### Task directions
If an entry includes an image, drop the image and copy the rest verbatim.

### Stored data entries
-- -- --
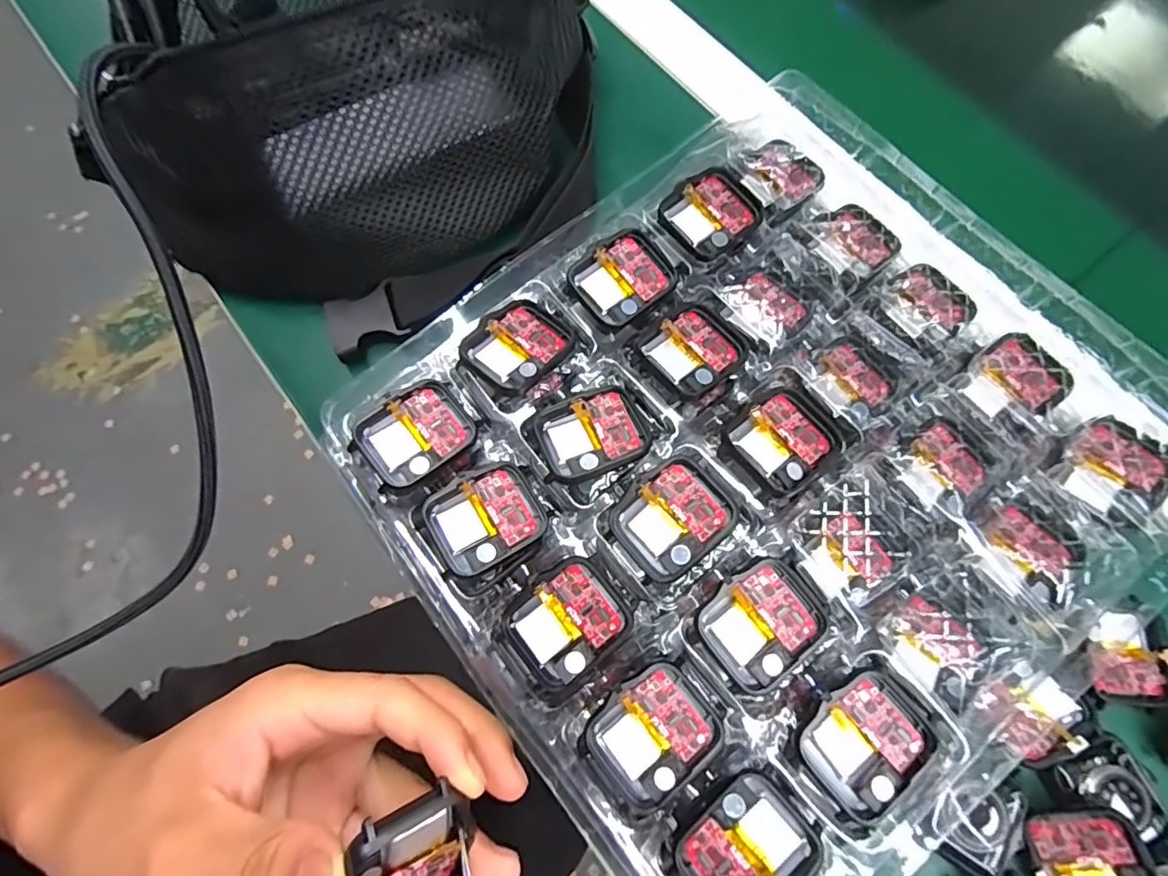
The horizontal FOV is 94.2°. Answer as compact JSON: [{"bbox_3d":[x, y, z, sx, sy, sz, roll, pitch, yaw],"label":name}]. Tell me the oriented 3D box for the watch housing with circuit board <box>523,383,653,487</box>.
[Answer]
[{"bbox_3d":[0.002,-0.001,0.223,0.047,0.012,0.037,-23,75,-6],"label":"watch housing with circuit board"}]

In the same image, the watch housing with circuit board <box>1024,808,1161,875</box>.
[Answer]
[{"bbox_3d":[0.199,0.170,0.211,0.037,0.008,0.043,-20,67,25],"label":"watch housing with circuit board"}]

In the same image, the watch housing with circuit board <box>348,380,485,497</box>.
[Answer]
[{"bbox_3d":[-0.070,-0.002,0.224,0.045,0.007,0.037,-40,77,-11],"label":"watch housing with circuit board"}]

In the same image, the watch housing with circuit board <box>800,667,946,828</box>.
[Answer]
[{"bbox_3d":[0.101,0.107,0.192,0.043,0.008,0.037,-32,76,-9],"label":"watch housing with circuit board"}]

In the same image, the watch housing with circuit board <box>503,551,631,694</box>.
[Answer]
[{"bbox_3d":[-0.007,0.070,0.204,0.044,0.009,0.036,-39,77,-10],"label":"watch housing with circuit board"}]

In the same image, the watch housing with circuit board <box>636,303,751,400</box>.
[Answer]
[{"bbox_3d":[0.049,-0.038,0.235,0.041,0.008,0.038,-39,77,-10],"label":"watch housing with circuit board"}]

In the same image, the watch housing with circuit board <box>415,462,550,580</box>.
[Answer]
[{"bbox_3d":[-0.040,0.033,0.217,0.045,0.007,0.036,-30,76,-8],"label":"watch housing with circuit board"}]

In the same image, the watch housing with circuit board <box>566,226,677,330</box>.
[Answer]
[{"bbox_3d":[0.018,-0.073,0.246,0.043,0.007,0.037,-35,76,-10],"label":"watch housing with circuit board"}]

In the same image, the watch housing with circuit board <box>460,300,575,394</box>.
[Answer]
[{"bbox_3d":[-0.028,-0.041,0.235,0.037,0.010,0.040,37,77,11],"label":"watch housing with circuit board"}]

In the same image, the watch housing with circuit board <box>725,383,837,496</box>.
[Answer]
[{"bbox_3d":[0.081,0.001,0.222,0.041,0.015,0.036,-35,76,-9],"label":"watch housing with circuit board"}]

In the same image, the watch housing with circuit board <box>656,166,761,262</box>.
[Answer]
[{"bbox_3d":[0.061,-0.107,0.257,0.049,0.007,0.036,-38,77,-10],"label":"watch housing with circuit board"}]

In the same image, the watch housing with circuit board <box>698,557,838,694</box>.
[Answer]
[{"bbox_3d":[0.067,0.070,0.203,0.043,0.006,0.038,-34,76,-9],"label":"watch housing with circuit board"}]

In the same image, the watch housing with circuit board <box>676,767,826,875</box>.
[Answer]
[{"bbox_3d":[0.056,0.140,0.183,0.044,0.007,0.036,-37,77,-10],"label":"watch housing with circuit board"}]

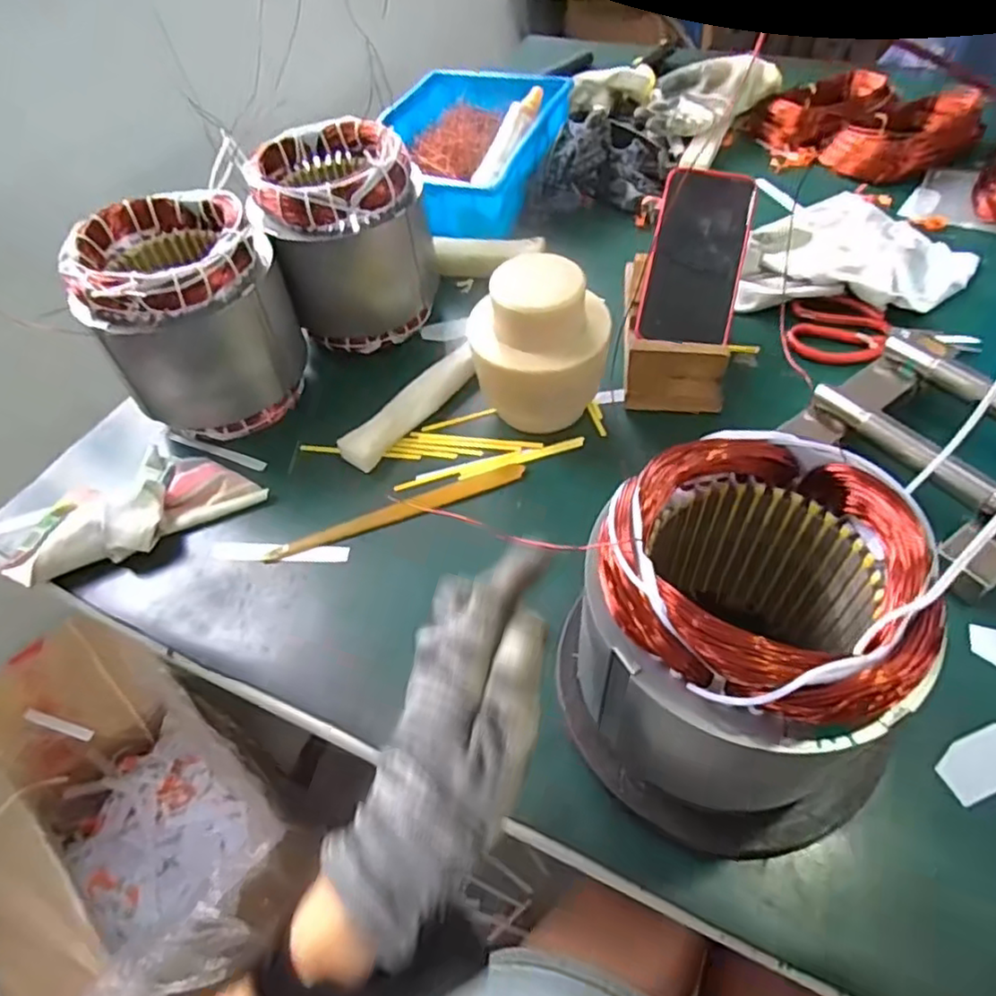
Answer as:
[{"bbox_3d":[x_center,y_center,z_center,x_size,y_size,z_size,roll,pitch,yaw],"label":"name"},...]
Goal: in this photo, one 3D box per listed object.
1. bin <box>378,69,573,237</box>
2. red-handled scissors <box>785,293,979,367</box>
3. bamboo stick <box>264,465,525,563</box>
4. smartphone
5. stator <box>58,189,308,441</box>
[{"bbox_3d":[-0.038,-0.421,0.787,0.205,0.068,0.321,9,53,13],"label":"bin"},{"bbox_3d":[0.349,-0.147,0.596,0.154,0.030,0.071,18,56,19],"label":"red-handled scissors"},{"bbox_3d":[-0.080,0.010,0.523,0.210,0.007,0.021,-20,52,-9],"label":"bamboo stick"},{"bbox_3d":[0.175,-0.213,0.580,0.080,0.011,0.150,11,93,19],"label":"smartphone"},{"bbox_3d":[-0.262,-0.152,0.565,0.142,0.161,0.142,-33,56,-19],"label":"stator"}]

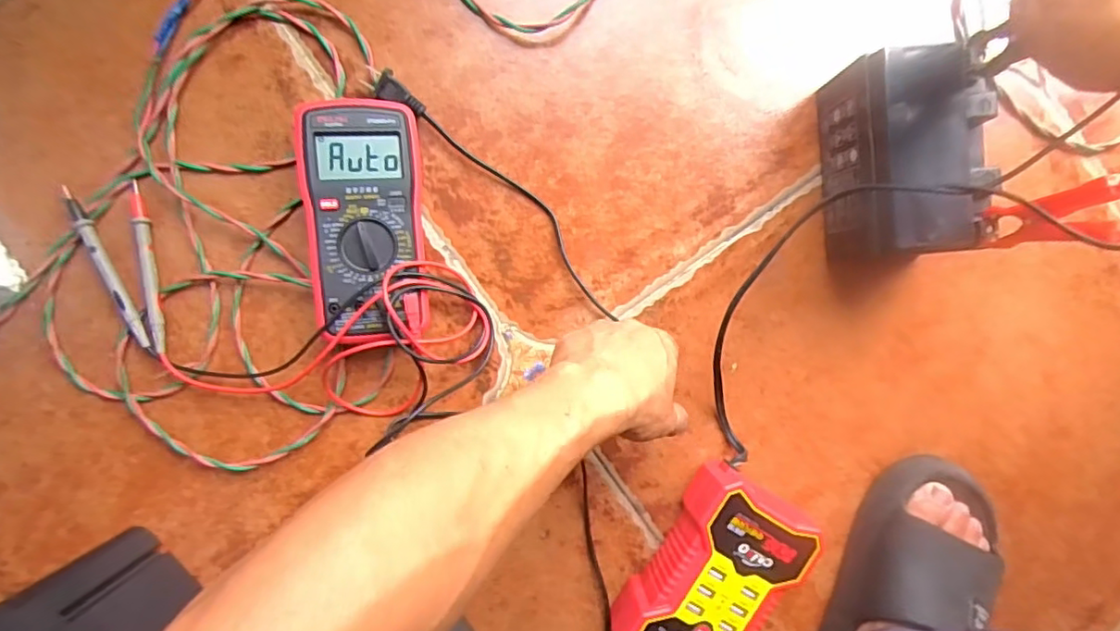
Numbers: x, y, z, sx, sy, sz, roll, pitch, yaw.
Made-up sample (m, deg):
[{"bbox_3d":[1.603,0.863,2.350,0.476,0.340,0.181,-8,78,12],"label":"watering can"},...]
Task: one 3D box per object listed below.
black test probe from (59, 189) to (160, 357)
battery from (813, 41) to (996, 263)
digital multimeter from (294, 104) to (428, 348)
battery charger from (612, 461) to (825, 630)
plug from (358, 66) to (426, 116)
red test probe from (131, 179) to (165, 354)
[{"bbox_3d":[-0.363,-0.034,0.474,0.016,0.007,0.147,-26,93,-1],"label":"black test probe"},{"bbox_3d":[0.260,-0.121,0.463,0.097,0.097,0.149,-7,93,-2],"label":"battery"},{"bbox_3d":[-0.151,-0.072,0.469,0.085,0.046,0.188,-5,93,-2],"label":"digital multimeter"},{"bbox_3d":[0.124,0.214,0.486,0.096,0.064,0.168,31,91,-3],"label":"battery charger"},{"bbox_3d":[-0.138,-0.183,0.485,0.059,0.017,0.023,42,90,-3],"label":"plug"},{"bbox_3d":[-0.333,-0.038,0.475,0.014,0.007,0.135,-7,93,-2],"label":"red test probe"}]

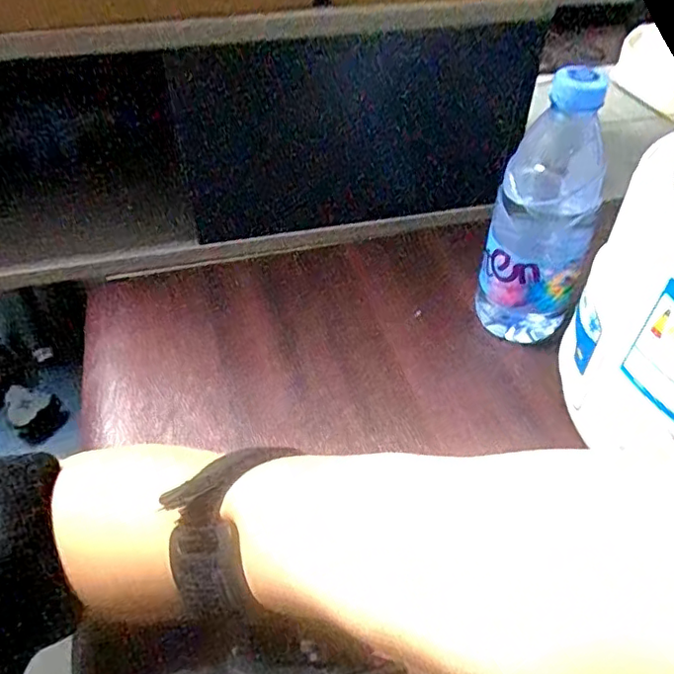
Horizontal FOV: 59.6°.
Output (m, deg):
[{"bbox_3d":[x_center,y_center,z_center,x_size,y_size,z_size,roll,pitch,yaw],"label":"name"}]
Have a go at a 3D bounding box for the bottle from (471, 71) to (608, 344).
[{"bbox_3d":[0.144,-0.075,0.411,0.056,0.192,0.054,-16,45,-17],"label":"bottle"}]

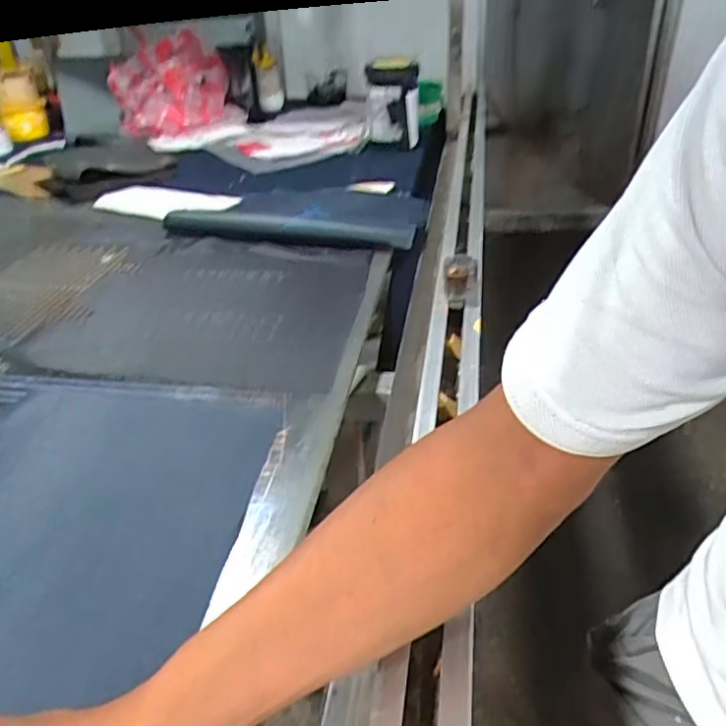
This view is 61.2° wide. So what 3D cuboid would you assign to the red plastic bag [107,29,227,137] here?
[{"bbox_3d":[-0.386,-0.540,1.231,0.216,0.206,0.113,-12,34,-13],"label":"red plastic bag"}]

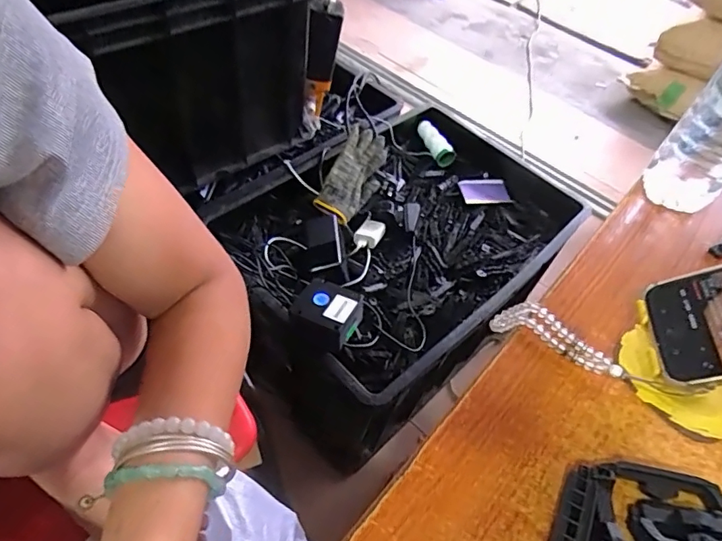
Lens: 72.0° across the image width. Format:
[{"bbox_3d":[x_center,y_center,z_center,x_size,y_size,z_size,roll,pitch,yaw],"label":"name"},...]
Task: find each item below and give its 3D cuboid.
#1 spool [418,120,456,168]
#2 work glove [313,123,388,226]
-- -- --
### Written solution
The horizontal FOV is 94.2°. Answer as compact JSON: [{"bbox_3d":[x, y, z, sx, sy, sz, roll, pitch, yaw],"label":name}]. Tell me the oriented 3D box for the watch housing with circuit board <box>523,383,653,487</box>.
[Answer]
[{"bbox_3d":[0.002,-0.001,0.223,0.047,0.012,0.037,-23,75,-6],"label":"watch housing with circuit board"}]

In the same image, the watch housing with circuit board <box>1024,808,1161,875</box>.
[Answer]
[{"bbox_3d":[0.199,0.170,0.211,0.037,0.008,0.043,-20,67,25],"label":"watch housing with circuit board"}]

In the same image, the watch housing with circuit board <box>348,380,485,497</box>.
[Answer]
[{"bbox_3d":[-0.070,-0.002,0.224,0.045,0.007,0.037,-40,77,-11],"label":"watch housing with circuit board"}]

In the same image, the watch housing with circuit board <box>800,667,946,828</box>.
[Answer]
[{"bbox_3d":[0.101,0.107,0.192,0.043,0.008,0.037,-32,76,-9],"label":"watch housing with circuit board"}]

In the same image, the watch housing with circuit board <box>503,551,631,694</box>.
[Answer]
[{"bbox_3d":[-0.007,0.070,0.204,0.044,0.009,0.036,-39,77,-10],"label":"watch housing with circuit board"}]

In the same image, the watch housing with circuit board <box>636,303,751,400</box>.
[Answer]
[{"bbox_3d":[0.049,-0.038,0.235,0.041,0.008,0.038,-39,77,-10],"label":"watch housing with circuit board"}]

In the same image, the watch housing with circuit board <box>415,462,550,580</box>.
[Answer]
[{"bbox_3d":[-0.040,0.033,0.217,0.045,0.007,0.036,-30,76,-8],"label":"watch housing with circuit board"}]

In the same image, the watch housing with circuit board <box>566,226,677,330</box>.
[Answer]
[{"bbox_3d":[0.018,-0.073,0.246,0.043,0.007,0.037,-35,76,-10],"label":"watch housing with circuit board"}]

In the same image, the watch housing with circuit board <box>460,300,575,394</box>.
[Answer]
[{"bbox_3d":[-0.028,-0.041,0.235,0.037,0.010,0.040,37,77,11],"label":"watch housing with circuit board"}]

In the same image, the watch housing with circuit board <box>725,383,837,496</box>.
[Answer]
[{"bbox_3d":[0.081,0.001,0.222,0.041,0.015,0.036,-35,76,-9],"label":"watch housing with circuit board"}]

In the same image, the watch housing with circuit board <box>656,166,761,262</box>.
[Answer]
[{"bbox_3d":[0.061,-0.107,0.257,0.049,0.007,0.036,-38,77,-10],"label":"watch housing with circuit board"}]

In the same image, the watch housing with circuit board <box>698,557,838,694</box>.
[Answer]
[{"bbox_3d":[0.067,0.070,0.203,0.043,0.006,0.038,-34,76,-9],"label":"watch housing with circuit board"}]

In the same image, the watch housing with circuit board <box>676,767,826,875</box>.
[Answer]
[{"bbox_3d":[0.056,0.140,0.183,0.044,0.007,0.036,-37,77,-10],"label":"watch housing with circuit board"}]

Answer as:
[{"bbox_3d":[x_center,y_center,z_center,x_size,y_size,z_size,roll,pitch,yaw],"label":"name"},...]
Goal: in this photo, one 3D box per listed object.
1. bin <box>378,69,573,237</box>
2. red-handled scissors <box>785,293,979,367</box>
3. bamboo stick <box>264,465,525,563</box>
4. smartphone
5. stator <box>58,189,308,441</box>
[{"bbox_3d":[-0.038,-0.421,0.787,0.205,0.068,0.321,9,53,13],"label":"bin"},{"bbox_3d":[0.349,-0.147,0.596,0.154,0.030,0.071,18,56,19],"label":"red-handled scissors"},{"bbox_3d":[-0.080,0.010,0.523,0.210,0.007,0.021,-20,52,-9],"label":"bamboo stick"},{"bbox_3d":[0.175,-0.213,0.580,0.080,0.011,0.150,11,93,19],"label":"smartphone"},{"bbox_3d":[-0.262,-0.152,0.565,0.142,0.161,0.142,-33,56,-19],"label":"stator"}]

Numbers: x, y, z, sx, sy, sz, roll, pitch, yaw.
Made-up sample (m, deg):
[{"bbox_3d":[1.603,0.863,2.350,0.476,0.340,0.181,-8,78,12],"label":"watering can"},...]
Task: one 3D box per object listed below.
black test probe from (59, 189) to (160, 357)
battery from (813, 41) to (996, 263)
digital multimeter from (294, 104) to (428, 348)
battery charger from (612, 461) to (825, 630)
plug from (358, 66) to (426, 116)
red test probe from (131, 179) to (165, 354)
[{"bbox_3d":[-0.363,-0.034,0.474,0.016,0.007,0.147,-26,93,-1],"label":"black test probe"},{"bbox_3d":[0.260,-0.121,0.463,0.097,0.097,0.149,-7,93,-2],"label":"battery"},{"bbox_3d":[-0.151,-0.072,0.469,0.085,0.046,0.188,-5,93,-2],"label":"digital multimeter"},{"bbox_3d":[0.124,0.214,0.486,0.096,0.064,0.168,31,91,-3],"label":"battery charger"},{"bbox_3d":[-0.138,-0.183,0.485,0.059,0.017,0.023,42,90,-3],"label":"plug"},{"bbox_3d":[-0.333,-0.038,0.475,0.014,0.007,0.135,-7,93,-2],"label":"red test probe"}]

Horizontal FOV: 59.6°.
Output (m, deg):
[{"bbox_3d":[x_center,y_center,z_center,x_size,y_size,z_size,roll,pitch,yaw],"label":"name"}]
Have a go at a 3D bounding box for the bottle from (471, 71) to (608, 344).
[{"bbox_3d":[0.144,-0.075,0.411,0.056,0.192,0.054,-16,45,-17],"label":"bottle"}]

This view is 61.2° wide. So what 3D cuboid would you assign to the red plastic bag [107,29,227,137] here?
[{"bbox_3d":[-0.386,-0.540,1.231,0.216,0.206,0.113,-12,34,-13],"label":"red plastic bag"}]

Lens: 72.0° across the image width. Format:
[{"bbox_3d":[x_center,y_center,z_center,x_size,y_size,z_size,roll,pitch,yaw],"label":"name"},...]
Task: find each item below and give its 3D cuboid.
#1 spool [418,120,456,168]
#2 work glove [313,123,388,226]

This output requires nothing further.